**Soal**:
A: Sebutkan semua jenis partai yang disebut dalam teks bacaan tentang elite politik.
B: Lanjutkan teks bacaan tentang elite politik dan kebebasan manusia modern, mulai sesudah kalimat terakhirnya.

**Teks bacaan**:
Nyaris tidak ada bedanya antara partai nasionalis, sekuler maupun yang agamis.
Bahkan para elitenya juga sama-sama berurusan dengan Komisi Pemberantasan
Korupsi. Dan di tangan para elite yang seperti itulah kini ketahanan nasional
Indonesia , bahkan nasib serta masa depan negara kita dipertaruhkan.
Manusia
moderen termasuk para pendukung Capres-Cawpres sekarang, mengira dirinya
benar-benar hidup bebas dalam dunia yang menawarkan aneka kemungkinan untuk
dipilih, diraih dan diwujudkan, padahal kebebasan yang dikehendakinya
sesungguhnya hanyalah apa yang sudah didiktekan oleh Kapitalisme Global
kepadanya. Dalam memuja kebebasan itu, mereka tidak peduli lagi pada tata
nilai, etika dan moral agama. Mereka saling hujat, fitnah dan menabur serta menyemai
kebencian. Sungguh tak terbayangkan betapa kelak jika mereka harus menuai badai
kebencian yang telah mereka taburkan sendiri. Naudzubillah.

(Catatan dari sebuah dataset)
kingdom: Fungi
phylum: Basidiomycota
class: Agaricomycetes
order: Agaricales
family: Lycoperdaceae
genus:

**Jawaban tiap soal**:
A: Nasionalis, sekuler, dan agamis.

B:
Ketiga
contoh peristiwa kami sebutkan tadi, dengan gamblang menggambarkan serangkaian
perilaku masyarakat yang mengabdi pesona dunia dengan kebebasannya. Demikian
pula berbagai fakta di persidangan kasus-kasus korupsi yang hampir setiap hari
digelar beberapa tahun belakangan ini, menunjukkan keterlibatan para tokoh dari
lintas profesi dan pilar kekuasaan, mulai dari pengusaha, legislatif, eksekutif
sampai dengan yudikatif. Mereka menunjukkan perilaku mengejar harta dan tahta,
ingin cepat berkuasa dan kaya raya dalam tempo yang sesingkat-singkatnya dengan
segala cara. Mau serba enak secara instan, sehingga mengabaikan ajaran-ajaran
moral dan agama. Kesalehan hanya sebatas formalitas bahkan dijadikan sebagai
topeng. Puji-pujian terhadap Yang Maha Kuasa, Nabi dan para orang sucinya hanyalah
penghias bibir belaka.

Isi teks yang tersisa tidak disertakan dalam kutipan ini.